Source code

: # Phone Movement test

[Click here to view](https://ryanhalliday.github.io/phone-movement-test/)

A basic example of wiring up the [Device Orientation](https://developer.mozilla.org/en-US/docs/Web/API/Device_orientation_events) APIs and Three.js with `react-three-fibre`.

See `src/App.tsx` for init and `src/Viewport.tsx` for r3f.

--

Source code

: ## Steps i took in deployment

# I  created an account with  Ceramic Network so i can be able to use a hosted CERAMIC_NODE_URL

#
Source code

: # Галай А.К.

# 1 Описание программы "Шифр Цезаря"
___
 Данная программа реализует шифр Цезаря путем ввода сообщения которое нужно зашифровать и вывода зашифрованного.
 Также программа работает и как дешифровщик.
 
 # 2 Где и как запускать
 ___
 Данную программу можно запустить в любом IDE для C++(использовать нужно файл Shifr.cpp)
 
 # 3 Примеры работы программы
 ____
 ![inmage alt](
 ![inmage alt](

_Exercise instructions_. Filter the records above and return every line that holds the word "программы".

_Solution_.
# 1 Описание программы "Шифр Цезаря"
 # 3 Примеры работы программы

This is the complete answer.